II. But lust of supremacy condemned.—But ambition is one thing, and the lust of supremacy is another. The mere craving to be above somebody else, to have somebody else to tyrannise over, or to patronise, that is simply contemptible and bad; and that is what our Lord reproves here. Take heed how you mistake the vile counterfeit of a noble ambition for the true coin; there are some among whom to be first is to be abased; there are some places where to be chief is to be most depraved. Well for us if we bear in memory, at the right moment and in the right place, the Saviour’s words, ‘Whosoever exalteth himself shall be abased.’

Rev.

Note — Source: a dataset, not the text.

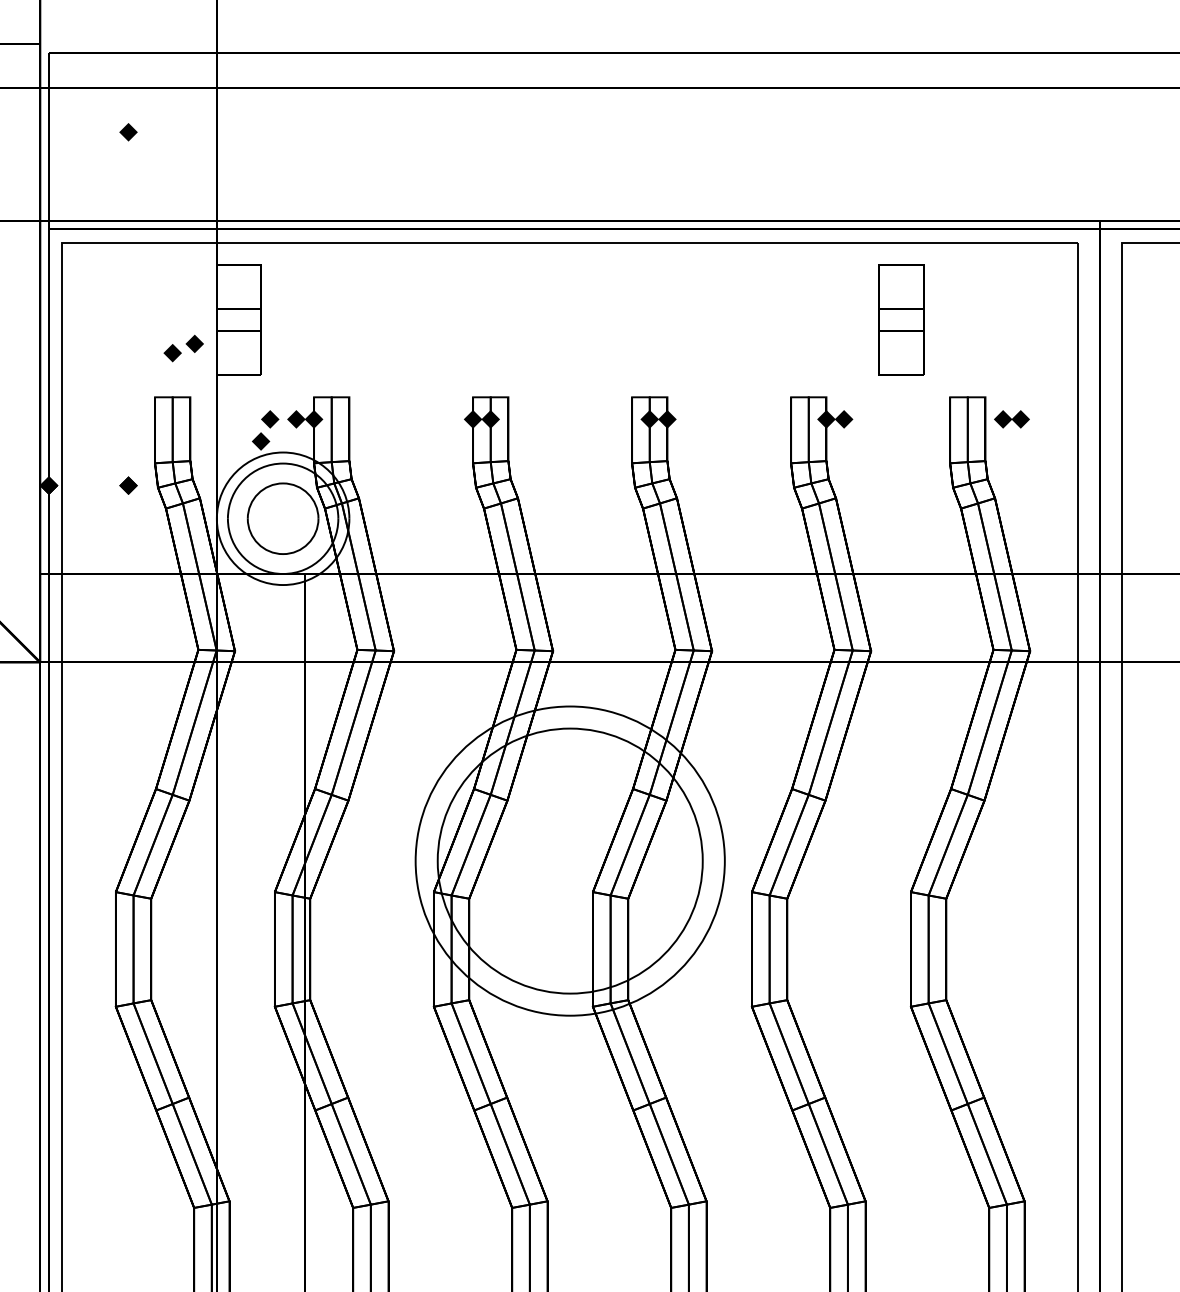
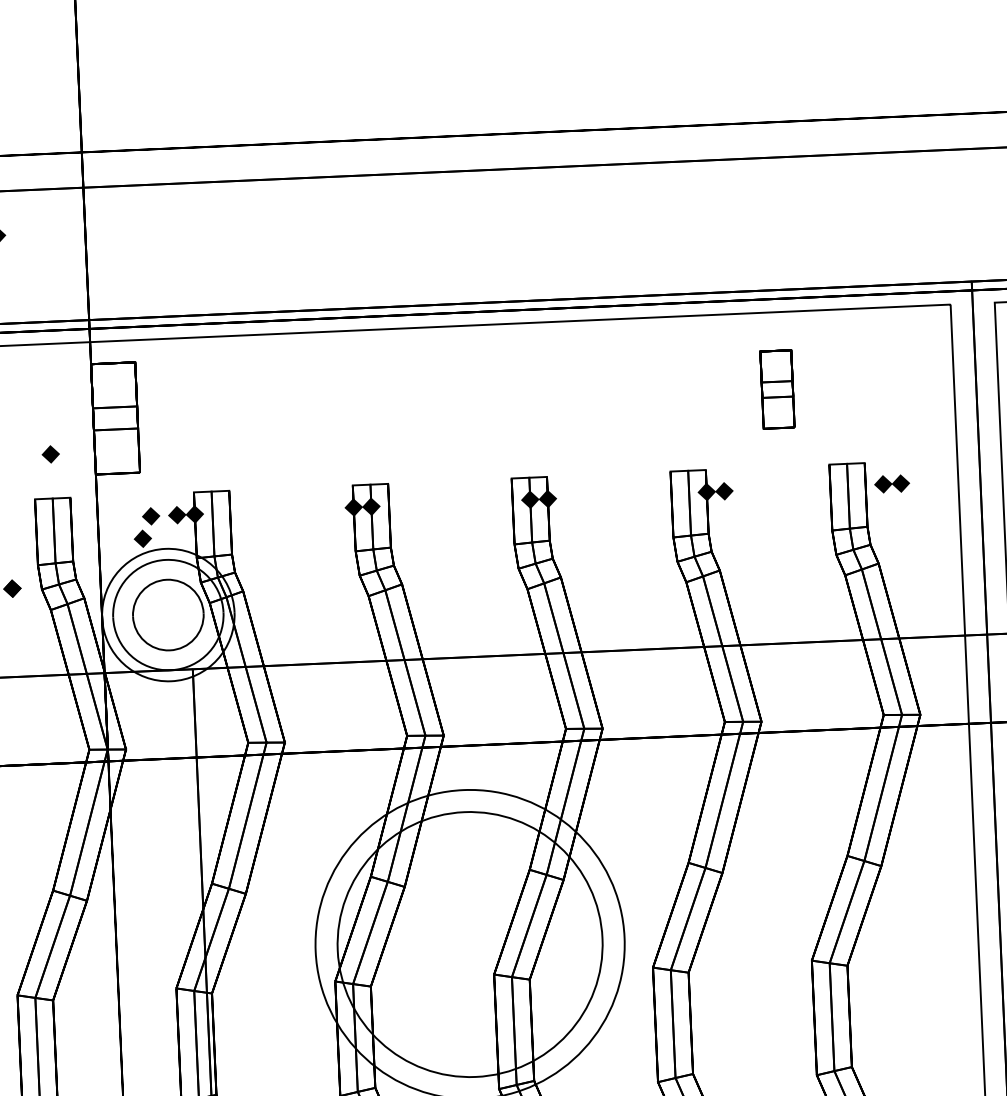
part: (901, 319) -> (777, 389), size x0.7
part: (194, 343) -> (72, 443), removed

Canon A. Jessopp.

Illustration

‘Humble yourself that you may be exalted; surrender yourself that you may receive the vocation; yield yourself to God that He may move forward through you to His victory; in the name of Him, Who, by this same law of spiritual advance, went up so high because He had gone so low; and because He had emptied Himself of His Godhead and been found in fashion as a man, and had humbled Himself to death, even the death upon the Cross, “was therefore by God highly exalted, and given a Name that is above every name: that at the Name of Jesus every knee should bow, and every tongue should confess that Jesus is Lord, to the glory of God the Father.” ’

(THIRD OUTLINE)

MAN’S ABASEMENT

‘Whosoever’ from our Lord’s lips is an awful word. When a man speaks thus of the moral world, in general and sweeping terms, we are apt, and with reason, to disregard his assertions. But when He thus speaks, Whose eye nothing escapes, Who sees all from the beginning to the end, the saying carries with it an admonition to solemn self-searching.

I. ‘Lord, is it I?’—Assuredly to the fullest extent of that His assertion so shall it be; and of those included in it none shall escape. ‘Whosoever’ exalted himself—not only the proud ruler of empires, whom He casts down, not only the nation, whose self-esteem He chastens in love, but the man, wheresoever or whatsoever he be, who unduly exalts himself, his own power for good, his own importance in the world, his own advancement in the spiritual life, or whatever else forms to men the subject of self-congratulation—every such feeling shall lead to abasement.

II. The whole process of our time of trial here below will be a continued succession of examples of casting down ourselves, and exalting God within us. If thou art His, expect this every day.